Feature Engineering for Financial Machine Learning: Turning Raw Prices into Signal

Feature Engineering for Financial Machine Learning: Turning Raw Prices into Signal

Hand a machine-learning model raw closing prices and it will learn almost nothing useful — or worse, it will learn something that looks brilliant in backtest and collapses live. In quantitative trading, the model is rarely the hard part. The hard part is feature engineering: transforming raw market data into inputs that actually carry predictive information, without smuggling in the future. This is where most of the real edge — and most of the real mistakes — live.

Why raw prices are bad features

Price levels are non-stationary: their mean and variance drift over time, so a level that meant "expensive" five years ago is meaningless today. Models trained on raw levels effectively memorize a specific price range and fail when the market moves out of it. The fix is to transform prices into something more stable:

Returns (especially log returns) instead of levels — roughly stationary and comparable across time and instruments.
Normalized or standardized values — z-scores, or scaling to a fixed range, so features live on comparable scales.
Relative measures — distance from a moving average, percent rank within a rolling window, ratios rather than absolutes.

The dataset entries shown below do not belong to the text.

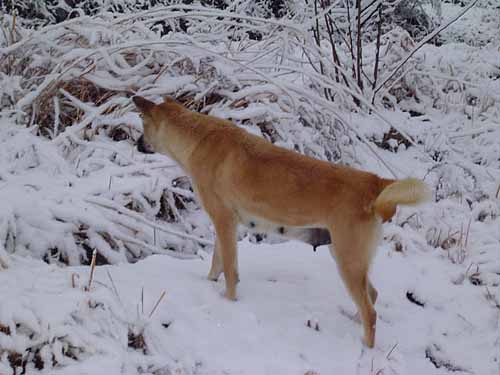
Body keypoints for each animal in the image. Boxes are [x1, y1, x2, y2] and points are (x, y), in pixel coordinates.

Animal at [132, 95, 430, 348]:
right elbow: (216, 264)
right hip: (347, 258)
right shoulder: (223, 225)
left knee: (371, 313)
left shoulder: (224, 222)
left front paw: (228, 303)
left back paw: (363, 347)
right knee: (373, 297)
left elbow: (229, 272)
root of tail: (375, 182)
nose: (135, 144)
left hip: (348, 261)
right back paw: (352, 322)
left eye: (142, 125)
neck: (196, 137)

Useful families of features

Good features encode different facets of market behavior:

Momentum / trend — returns over multiple horizons, moving-average slopes, the kind of information behind indicators like RSI or MACD.
Volatility — rolling standard deviation, ATR, realized volatility; regime matters as much as direction.
Volume / liquidity — relative volume, order-flow imbalance, spread.
Calendar / seasonality — time of day, day of week, sessions, encoded cyclically (sine/cosine) rather than as raw integers.
Cross-sectional — how an instrument ranks against its peers at the same moment.

The deadly sin: lookahead bias and data leakage

The single most dangerous error in financial ML is letting future information leak into a feature. It produces spectacular backtests that are pure fiction. Guard against it relentlessly:

Only use information available at the bar you are predicting from. A feature computed at time T must use data up to T and not one tick later.
Fit transforms on training data only. Computing a mean, standard deviation or scaler over the whole dataset — including the test period — leaks the future into the past. Fit on train, apply to test.
Beware indicator windows that peek. Some "centered" smoothers and repainting indicators use future bars by construction. Confirm every feature is causal.
Mind survivorship and point-in-time data. Use the data as it actually was at the time, not as later revised or with delisted names removed.

Labels are features too

How you define the thing you are predicting matters as much as the inputs. A naive "next bar up or down" label is noisy and ignores risk. More robust labeling — for example, whether a profit target is hit before a stop within a horizon (the triple-barrier idea) — produces targets that reflect how the strategy would actually trade.

Less is often more

With enough features, a model will always find spurious patterns in the noise — the multiple-comparisons trap again. Prefer a smaller set of economically meaningful features, check their stability across time, and validate with proper out-of-sample and walk-forward testing rather than trusting in-sample fit.

Bottom line

In financial machine learning, feature engineering is the strategy. Make features stationary, scale them honestly, encode genuine market behavior, and — above all — be paranoid about leakage and lookahead, because the market will not pay you for an edge that only existed because your backtest could see the future. Build causal, stable, economically sensible features and the model becomes the easy part.